> **TASK STATEMENT**
In the material below, identify each line bearing the word "github". Reproduce those lines.

Segment Start: DATA RECORDS

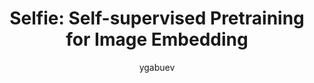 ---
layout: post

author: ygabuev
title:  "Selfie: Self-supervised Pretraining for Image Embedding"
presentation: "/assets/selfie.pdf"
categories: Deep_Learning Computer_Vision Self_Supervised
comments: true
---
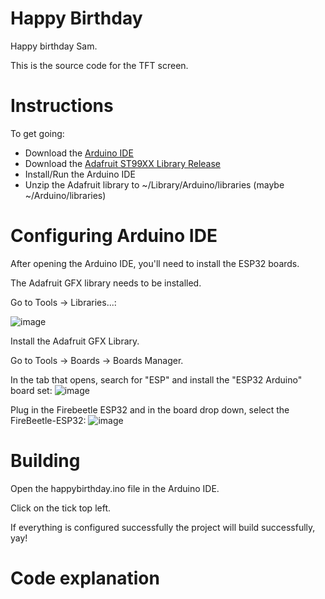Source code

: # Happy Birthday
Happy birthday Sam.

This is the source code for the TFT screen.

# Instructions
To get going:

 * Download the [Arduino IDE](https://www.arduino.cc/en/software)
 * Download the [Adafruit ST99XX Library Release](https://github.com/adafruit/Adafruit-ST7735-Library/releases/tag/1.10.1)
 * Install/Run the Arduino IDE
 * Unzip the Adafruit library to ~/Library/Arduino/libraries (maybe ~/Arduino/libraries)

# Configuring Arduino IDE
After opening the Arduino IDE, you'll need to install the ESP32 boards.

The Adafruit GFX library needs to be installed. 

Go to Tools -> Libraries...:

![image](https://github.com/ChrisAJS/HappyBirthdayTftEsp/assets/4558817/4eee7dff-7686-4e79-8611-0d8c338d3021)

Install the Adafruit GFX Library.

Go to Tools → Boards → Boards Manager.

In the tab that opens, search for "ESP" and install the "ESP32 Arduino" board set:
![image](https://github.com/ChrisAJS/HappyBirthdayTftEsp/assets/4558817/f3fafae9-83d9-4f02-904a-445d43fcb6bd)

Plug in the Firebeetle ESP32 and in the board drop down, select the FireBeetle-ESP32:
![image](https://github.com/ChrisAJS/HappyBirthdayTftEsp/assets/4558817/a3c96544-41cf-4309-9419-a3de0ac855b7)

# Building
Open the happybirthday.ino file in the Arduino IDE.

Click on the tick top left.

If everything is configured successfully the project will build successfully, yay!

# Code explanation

Segment End: DATA RECORDS

> **OUTPUT OF THE TASK**
 * Download the [Adafruit ST99XX Library Release](https://github.com/adafruit/Adafruit-ST7735-Library/releases/tag/1.10.1)
![image](https://github.com/ChrisAJS/HappyBirthdayTftEsp/assets/4558817/4eee7dff-7686-4e79-8611-0d8c338d3021)
![image](https://github.com/ChrisAJS/HappyBirthdayTftEsp/assets/4558817/f3fafae9-83d9-4f02-904a-445d43fcb6bd)
![image](https://github.com/ChrisAJS/HappyBirthdayTftEsp/assets/4558817/a3c96544-41cf-4309-9419-a3de0ac855b7)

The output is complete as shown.